To learn the art of fighting without fighting —
knowing death is the only thing irresistible. (98)


What else is there to say, except that with this poem, in particular, as well as other monologues from Sitcom (“Invitation,” “Reunion,” “Manhattan,” “Sitcom”), McGimpsey leaps to the front of a generation of essential Canadian poets — such as Stephen Cain, Jason Camlot, Kevin Connolly, Wayde Compton, and Steve Venright — now in (or soon approaching) the primes of their respective careers. And, ultimately, “Irresistible” should serve as parallax for McGimpsey’s entire oeuvre thus far: in other words, it’s the poem that forces previously unsympathetic, confused, or single-minded readers and critics (i.e. those who think he’s a surface comic poet only or he’s all-irony all the time) to re-orient themselves as readers and thus come to read McGimpsey’s work in a new, more comprehensive and evolved manner.
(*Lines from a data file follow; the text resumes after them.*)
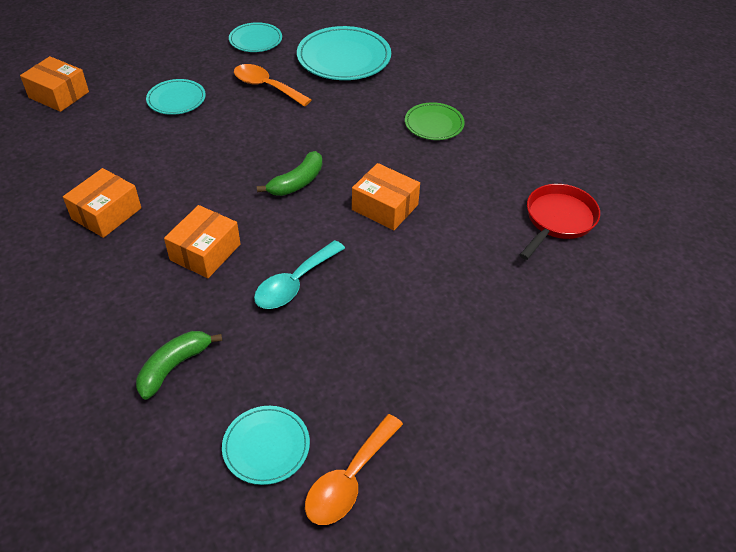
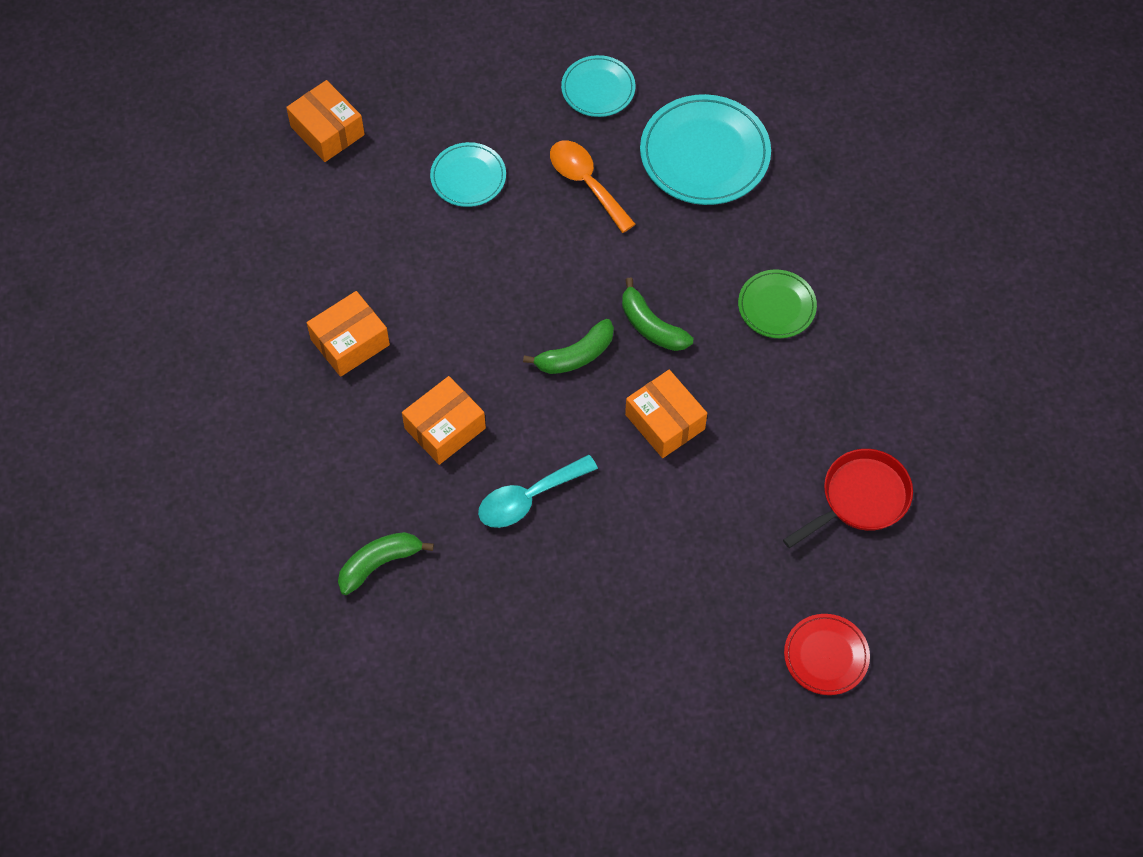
camera: 20 degrees right, 15 degrees up
(266, 446) = (444, 677): turquoise plate -> none
(348, 153) = (651, 326): none -> green banana
(349, 480) = (511, 734): orange spoon -> none
(595, 333) = (826, 656): none -> red plate

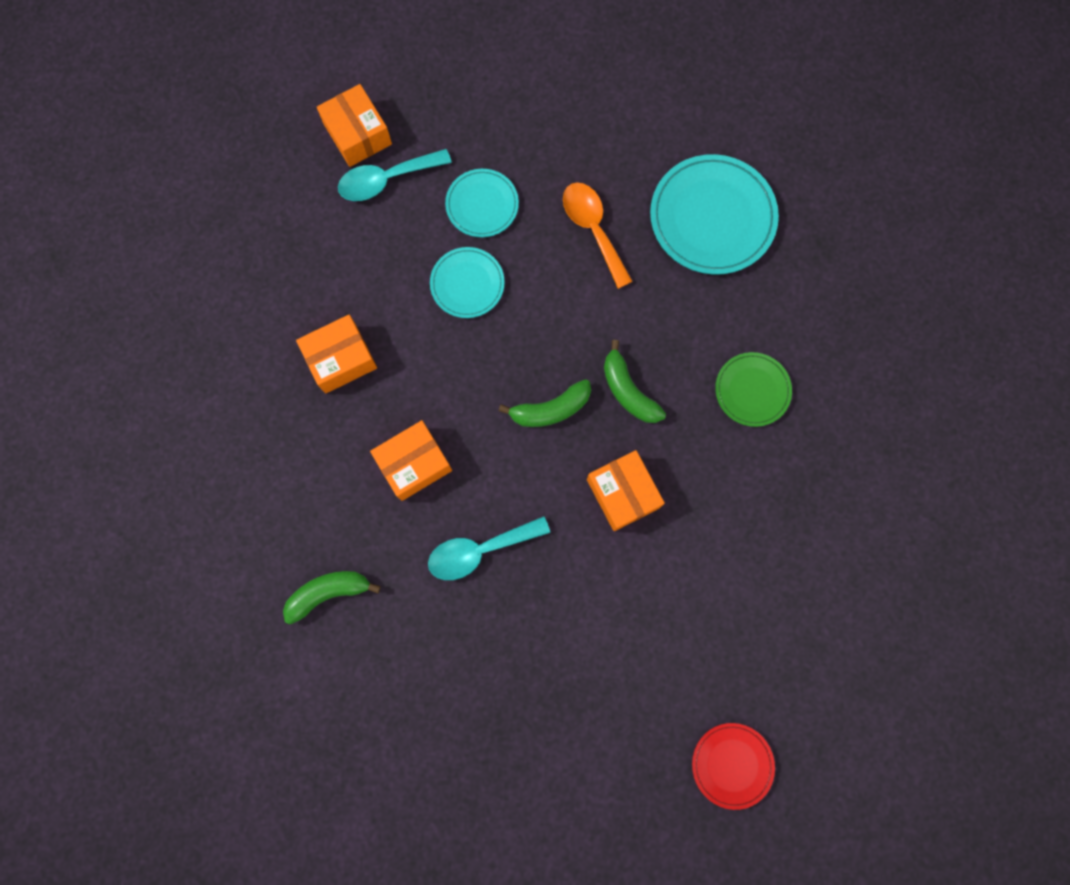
camera: 10 degrees right, 15 degrees up
(365, 168) = (386, 180): none -> turquoise spoon
(598, 89) = (622, 131): turquoise plate -> turquoise plate (467, 284)
(860, 499) = (795, 607): red pan -> none

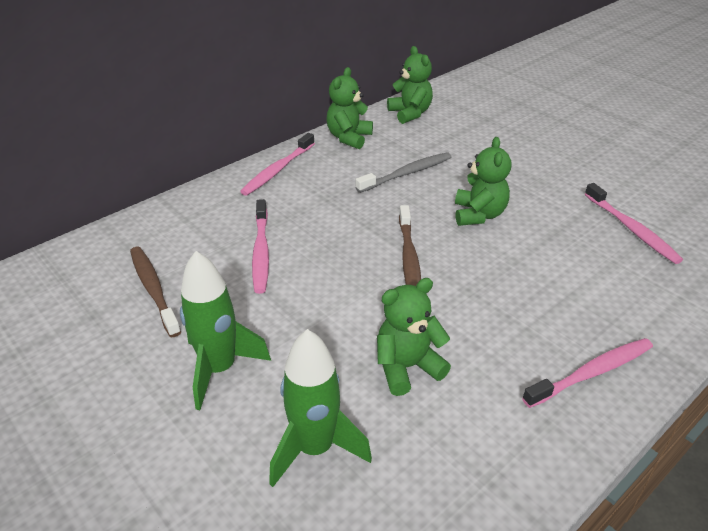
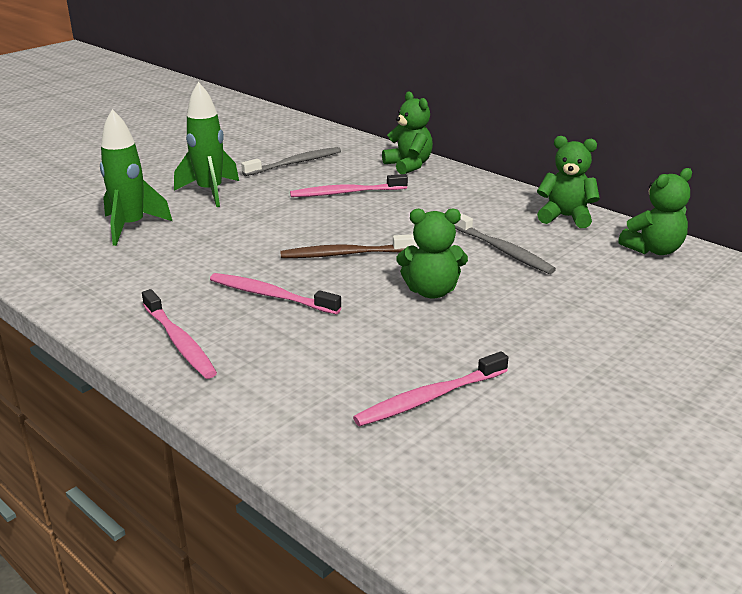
camera: 85 degrees right, 10 degrees down
(154, 290) = (294, 163): brown toothbrush -> grey toothbrush
(278, 170) = (480, 188): pink toothbrush -> pink toothbrush (271, 295)
(407, 367) = (201, 256): green teddy bear -> green teddy bear (409, 165)

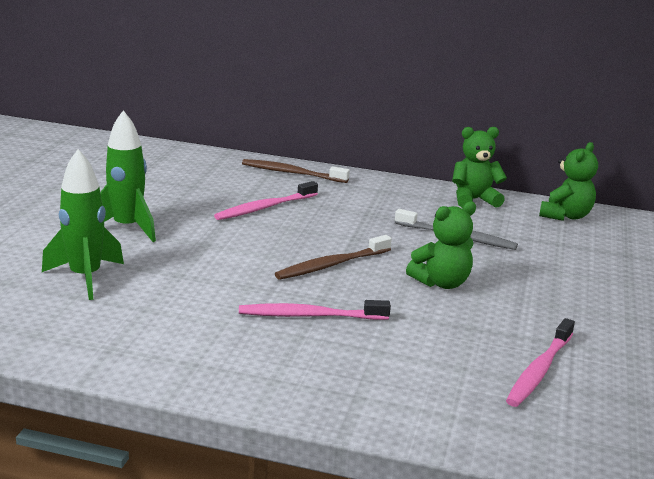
camera: 30 degrees left, 5 degrees down
(179, 341) = (276, 376): pink toothbrush -> none
(294, 163) = (180, 186): grey toothbrush -> none
(409, 165) = (292, 173): green teddy bear -> brown toothbrush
Alessandro Porco is a poet, critic, and scholar. His latest collection of poetry is Augustine in Carthage, and Other Poems (ECW Press, 2008). He is also the author of The Jill Kelly Poems (ECW Press, 2005). Currently, at the State University of New York at Buffalo, Porco is completing a dissertation on the subject of hip-hop poetics and the fate of American poetry. His monthly hip-hop column, “In Extremis,” is available at Maisonneuve Magazine Online.

Comments

Anonymous said…
I'm so glad you recognize this as the brilliance it is. Dave's a gift and this is his best book, and it's great to see you say so (and understand the levels at work in what others would think of as mere fun). One of the best books we've published at Coach House, and such pleasure to read!